All of this to say that I am both amazed and perplexed by Justin Vernon (a.k.a. Bon Iver) and his famed solo three-month journey into the Northern Wisconsin wilderness. Driven to this physical space by romantic and artistic loss, by his own sickness, he ended up writing what became his debut album “For Emma, Forever Ago”. Perhaps journey is misleading. By all accounts, Vernon pretty much stayed put in a cabin for the majority of the time. But a journey, certainly, nonetheless.
Luckily for all of us, Vernon emerged both from the cabin and obscurity to bring us some strikingly beautiful and brutally honest music. There is very little polish in his creations. The notes are often rough in shape and fall together at times, as if out of his control. His voice can be coarse and it can be angelically gentle, but it is always far too passionate to be precise. It is only in Vernon’s words that the planned patience of forethought is evident. These words are carved out of something ancient and living and coaxed delicately and perfectly into a larger, magnificent meaning.

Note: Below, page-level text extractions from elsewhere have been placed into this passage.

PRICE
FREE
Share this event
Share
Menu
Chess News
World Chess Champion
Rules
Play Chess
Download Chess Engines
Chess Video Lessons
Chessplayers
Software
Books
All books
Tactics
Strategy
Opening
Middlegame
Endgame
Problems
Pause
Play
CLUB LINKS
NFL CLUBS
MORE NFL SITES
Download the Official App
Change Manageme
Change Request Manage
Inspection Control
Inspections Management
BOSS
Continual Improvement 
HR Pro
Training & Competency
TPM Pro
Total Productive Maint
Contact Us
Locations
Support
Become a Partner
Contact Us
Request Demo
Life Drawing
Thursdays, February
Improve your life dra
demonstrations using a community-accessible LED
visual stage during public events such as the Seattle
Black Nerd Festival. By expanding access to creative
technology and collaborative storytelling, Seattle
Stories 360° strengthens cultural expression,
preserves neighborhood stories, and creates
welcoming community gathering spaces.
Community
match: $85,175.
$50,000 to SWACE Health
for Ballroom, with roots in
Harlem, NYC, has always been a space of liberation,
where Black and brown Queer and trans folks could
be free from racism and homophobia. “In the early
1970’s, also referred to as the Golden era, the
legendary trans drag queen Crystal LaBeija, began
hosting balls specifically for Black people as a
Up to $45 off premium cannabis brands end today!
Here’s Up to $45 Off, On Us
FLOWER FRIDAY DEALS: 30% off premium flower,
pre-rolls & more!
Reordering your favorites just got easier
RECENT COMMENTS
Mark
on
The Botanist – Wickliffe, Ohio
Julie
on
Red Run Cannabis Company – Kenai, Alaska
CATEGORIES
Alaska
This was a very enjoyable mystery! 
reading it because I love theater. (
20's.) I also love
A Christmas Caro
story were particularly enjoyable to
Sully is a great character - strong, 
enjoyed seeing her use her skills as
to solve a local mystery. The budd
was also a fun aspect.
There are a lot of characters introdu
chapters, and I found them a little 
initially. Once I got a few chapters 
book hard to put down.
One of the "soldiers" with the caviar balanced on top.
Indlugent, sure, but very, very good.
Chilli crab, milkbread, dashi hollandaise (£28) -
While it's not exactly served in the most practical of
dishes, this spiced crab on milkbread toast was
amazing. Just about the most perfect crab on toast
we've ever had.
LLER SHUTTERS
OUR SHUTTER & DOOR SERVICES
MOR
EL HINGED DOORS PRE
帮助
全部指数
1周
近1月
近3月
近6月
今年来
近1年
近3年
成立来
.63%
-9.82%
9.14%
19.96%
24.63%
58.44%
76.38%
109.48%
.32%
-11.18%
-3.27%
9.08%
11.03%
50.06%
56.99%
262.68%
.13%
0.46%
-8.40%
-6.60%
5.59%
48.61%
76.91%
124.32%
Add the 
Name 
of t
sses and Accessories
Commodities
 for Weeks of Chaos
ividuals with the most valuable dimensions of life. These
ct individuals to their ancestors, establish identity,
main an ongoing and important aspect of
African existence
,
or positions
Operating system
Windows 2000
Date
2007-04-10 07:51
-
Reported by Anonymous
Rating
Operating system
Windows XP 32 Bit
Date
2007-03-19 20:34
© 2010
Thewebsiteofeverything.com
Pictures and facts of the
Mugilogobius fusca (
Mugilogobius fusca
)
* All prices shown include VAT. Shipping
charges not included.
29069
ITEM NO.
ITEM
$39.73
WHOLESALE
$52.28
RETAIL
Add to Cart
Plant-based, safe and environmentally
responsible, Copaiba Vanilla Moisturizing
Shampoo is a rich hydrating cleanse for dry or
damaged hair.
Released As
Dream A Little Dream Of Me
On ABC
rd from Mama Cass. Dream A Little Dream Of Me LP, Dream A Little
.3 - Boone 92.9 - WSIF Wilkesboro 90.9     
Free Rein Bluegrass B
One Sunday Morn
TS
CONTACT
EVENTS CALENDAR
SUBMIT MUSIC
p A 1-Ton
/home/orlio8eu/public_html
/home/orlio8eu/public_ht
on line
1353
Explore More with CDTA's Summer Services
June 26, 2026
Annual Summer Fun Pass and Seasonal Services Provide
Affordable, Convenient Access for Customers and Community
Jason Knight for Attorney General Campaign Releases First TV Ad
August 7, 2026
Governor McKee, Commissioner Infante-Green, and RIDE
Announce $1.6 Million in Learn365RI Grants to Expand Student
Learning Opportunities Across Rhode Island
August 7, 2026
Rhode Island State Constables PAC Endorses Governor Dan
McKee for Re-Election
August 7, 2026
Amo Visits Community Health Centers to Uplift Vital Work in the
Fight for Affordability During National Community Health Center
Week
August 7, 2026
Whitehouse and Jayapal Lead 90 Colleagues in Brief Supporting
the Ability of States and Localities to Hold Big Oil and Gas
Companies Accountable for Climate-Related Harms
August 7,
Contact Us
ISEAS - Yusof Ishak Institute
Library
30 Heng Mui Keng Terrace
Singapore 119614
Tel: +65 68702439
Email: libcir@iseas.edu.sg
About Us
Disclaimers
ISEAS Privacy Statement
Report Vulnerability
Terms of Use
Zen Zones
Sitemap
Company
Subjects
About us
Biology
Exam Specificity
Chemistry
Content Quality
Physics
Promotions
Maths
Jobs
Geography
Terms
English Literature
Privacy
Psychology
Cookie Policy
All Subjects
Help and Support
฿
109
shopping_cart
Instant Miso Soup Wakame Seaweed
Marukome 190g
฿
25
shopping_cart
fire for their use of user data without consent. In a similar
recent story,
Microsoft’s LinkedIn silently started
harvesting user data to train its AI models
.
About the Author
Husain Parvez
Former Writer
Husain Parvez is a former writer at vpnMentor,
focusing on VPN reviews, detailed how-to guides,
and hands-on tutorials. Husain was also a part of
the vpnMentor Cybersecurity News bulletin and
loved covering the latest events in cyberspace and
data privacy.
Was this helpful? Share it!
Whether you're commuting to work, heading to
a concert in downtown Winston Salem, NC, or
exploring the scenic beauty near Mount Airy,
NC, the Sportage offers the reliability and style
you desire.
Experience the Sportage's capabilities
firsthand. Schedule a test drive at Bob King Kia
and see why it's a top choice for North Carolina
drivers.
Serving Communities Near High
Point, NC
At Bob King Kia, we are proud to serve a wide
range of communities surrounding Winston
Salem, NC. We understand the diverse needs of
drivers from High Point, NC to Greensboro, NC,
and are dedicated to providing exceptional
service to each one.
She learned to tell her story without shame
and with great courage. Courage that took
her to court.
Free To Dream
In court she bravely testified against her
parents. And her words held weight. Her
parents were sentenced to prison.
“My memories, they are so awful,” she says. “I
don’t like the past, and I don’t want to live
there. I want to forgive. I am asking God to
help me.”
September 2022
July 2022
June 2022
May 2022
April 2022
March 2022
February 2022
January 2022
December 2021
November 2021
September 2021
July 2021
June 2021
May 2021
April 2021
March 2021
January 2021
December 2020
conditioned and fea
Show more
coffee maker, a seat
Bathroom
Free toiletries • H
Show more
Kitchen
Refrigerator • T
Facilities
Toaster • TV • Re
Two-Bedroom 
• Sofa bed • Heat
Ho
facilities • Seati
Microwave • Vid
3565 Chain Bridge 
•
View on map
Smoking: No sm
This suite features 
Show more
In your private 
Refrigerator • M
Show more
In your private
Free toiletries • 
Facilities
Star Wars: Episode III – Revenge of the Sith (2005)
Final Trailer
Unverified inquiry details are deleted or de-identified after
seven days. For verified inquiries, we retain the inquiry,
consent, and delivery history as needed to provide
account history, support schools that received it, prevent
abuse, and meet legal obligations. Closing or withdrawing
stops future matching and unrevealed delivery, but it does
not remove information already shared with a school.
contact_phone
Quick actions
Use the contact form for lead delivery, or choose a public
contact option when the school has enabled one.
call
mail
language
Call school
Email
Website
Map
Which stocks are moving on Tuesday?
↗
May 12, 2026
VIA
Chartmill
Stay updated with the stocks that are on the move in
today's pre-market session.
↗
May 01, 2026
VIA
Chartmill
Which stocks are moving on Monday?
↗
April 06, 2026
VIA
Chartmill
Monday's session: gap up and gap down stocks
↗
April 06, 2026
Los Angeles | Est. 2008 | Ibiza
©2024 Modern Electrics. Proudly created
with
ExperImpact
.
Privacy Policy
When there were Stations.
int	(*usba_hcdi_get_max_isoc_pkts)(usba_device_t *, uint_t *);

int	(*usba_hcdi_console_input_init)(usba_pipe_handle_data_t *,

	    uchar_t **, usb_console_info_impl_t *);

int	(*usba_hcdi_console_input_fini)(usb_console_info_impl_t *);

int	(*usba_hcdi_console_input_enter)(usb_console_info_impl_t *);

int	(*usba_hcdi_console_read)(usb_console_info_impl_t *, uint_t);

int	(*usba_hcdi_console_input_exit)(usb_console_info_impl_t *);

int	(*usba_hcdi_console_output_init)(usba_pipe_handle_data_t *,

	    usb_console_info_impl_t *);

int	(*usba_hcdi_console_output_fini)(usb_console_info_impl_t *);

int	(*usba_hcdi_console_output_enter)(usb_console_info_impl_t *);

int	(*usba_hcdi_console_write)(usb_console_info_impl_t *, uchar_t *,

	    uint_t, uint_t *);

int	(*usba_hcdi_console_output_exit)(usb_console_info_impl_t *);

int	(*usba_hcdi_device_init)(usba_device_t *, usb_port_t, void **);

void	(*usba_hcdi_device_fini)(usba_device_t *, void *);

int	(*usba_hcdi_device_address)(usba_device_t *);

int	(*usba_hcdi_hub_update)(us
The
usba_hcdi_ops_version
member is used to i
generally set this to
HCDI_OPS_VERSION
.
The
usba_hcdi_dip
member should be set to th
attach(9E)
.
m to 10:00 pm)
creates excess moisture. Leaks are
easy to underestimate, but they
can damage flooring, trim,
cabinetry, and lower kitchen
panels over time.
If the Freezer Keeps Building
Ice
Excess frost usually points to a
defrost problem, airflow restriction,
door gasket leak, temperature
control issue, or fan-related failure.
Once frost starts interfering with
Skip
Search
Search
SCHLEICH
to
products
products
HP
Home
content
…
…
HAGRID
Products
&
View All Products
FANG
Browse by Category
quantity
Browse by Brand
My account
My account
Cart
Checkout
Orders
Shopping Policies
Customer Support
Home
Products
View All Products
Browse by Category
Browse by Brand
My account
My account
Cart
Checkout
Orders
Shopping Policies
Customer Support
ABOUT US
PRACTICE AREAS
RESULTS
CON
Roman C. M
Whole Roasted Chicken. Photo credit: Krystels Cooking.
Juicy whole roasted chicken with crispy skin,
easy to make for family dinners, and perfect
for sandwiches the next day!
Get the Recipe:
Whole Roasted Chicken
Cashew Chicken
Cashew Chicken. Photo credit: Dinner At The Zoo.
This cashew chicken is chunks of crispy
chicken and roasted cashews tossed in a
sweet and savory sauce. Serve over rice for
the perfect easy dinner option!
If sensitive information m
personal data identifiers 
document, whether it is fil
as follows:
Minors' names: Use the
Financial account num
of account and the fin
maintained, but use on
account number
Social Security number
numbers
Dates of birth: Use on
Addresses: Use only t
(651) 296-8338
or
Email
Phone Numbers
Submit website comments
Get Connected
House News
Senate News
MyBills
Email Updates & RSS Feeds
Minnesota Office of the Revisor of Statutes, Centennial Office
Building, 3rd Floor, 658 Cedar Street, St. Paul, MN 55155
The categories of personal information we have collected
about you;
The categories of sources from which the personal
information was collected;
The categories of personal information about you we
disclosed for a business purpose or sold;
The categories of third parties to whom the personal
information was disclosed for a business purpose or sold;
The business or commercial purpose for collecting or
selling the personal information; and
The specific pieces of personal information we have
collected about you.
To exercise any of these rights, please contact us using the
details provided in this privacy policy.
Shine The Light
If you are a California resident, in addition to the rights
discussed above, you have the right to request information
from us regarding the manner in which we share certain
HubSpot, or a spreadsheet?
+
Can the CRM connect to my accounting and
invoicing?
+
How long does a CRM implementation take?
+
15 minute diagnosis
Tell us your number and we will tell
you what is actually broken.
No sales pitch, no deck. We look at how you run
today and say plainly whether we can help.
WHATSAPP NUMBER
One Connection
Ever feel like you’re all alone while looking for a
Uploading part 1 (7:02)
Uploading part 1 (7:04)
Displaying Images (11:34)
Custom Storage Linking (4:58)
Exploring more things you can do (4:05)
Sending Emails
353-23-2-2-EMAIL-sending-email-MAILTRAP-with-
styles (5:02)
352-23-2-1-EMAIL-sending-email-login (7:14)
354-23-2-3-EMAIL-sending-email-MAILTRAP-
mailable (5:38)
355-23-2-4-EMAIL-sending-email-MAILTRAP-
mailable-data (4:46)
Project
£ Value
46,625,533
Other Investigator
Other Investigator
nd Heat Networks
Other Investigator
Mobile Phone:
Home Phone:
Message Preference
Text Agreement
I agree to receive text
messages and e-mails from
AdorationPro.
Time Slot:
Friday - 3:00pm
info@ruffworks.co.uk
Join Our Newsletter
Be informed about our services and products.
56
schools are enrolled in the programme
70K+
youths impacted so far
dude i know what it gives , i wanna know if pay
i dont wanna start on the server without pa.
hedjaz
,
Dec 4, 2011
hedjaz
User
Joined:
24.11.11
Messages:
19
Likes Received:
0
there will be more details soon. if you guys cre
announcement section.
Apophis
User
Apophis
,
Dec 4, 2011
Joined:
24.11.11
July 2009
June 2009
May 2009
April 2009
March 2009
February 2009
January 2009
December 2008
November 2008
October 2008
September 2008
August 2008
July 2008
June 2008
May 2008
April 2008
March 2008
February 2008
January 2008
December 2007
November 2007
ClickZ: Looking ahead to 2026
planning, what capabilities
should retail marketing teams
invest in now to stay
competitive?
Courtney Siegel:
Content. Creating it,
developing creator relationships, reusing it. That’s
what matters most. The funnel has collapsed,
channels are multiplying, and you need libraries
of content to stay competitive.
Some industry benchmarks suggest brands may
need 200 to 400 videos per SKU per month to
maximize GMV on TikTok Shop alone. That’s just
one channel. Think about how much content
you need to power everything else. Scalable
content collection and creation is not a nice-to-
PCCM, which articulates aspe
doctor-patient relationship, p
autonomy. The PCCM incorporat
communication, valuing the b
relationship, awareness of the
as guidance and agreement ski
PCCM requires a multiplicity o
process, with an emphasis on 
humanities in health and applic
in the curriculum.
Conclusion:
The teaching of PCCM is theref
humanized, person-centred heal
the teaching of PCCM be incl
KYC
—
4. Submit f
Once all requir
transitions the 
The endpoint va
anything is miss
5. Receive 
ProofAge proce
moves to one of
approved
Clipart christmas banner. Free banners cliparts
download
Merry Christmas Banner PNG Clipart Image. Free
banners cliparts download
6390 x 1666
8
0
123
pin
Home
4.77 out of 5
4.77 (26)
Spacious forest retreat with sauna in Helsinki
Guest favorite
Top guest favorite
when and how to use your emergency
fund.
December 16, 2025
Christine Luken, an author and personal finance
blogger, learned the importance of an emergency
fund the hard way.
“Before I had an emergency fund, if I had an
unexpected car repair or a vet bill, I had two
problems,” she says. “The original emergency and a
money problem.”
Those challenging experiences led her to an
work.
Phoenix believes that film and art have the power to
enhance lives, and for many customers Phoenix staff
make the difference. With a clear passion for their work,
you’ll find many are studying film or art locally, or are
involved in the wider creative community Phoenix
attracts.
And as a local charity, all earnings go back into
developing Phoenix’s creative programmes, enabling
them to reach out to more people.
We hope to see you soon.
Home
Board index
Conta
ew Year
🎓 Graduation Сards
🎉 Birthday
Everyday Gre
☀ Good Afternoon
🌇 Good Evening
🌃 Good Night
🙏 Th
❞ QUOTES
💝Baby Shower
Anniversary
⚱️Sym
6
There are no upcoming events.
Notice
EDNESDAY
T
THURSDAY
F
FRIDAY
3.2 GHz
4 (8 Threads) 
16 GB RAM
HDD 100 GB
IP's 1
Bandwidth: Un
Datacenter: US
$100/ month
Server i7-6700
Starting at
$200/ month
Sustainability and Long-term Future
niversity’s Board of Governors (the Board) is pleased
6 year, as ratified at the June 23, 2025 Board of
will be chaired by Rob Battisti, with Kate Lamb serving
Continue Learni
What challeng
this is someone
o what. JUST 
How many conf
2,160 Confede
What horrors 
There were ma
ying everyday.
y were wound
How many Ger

This was my first opportunity to see Bon Iver live, after two years of listening to his music. I’d read and heard that his performances departed significantly from his recordings – that the soft folk was left behind and the rough and the jam took over. Not so much with the gentle angels.
And yes, there was indeed a fair amount of the jammy jam jam Thursday night at Oakland’s fine Fox Theater. “Blood Bank” got downright kooky at its end. The final climax of “Creature Fear” was just plain silly with bluster. But there were plenty of reserved moments as well.
I know he wants to be more than just a man and his guitar. I know this. I think I even understand it. But the best moments from this night were clearly (for me) these quiet ones, the spaces filled only by Vernon and his raw words and voice. “Beach Baby”, “Re: Stacks” and “Skinny Love” (despite backing by a triple dose of percussion) were all pure solo Vernon and they were simply breathtaking. His performance of “Re: Stacks”, in particular, will stay with me for a long time.
It takes an incredible talent to command silence in a space as immense as The Fox and capture the attention of the thousands of people inside. For much of the night, only one voice could be heard and it was the only voice that mattered. When the crowd did rise up, it was at Vernon’s beckoning, for a soul-shaking chorus of “what might have been lost” to close “The Wolves Act I”.
Interestingly enough, most of my Bon Iver listening has come late at night, nestled comfortably inside headphones, alone. Perhaps Vernon’s music is all that’s needed to embrace this quiet, this most intimate space of one.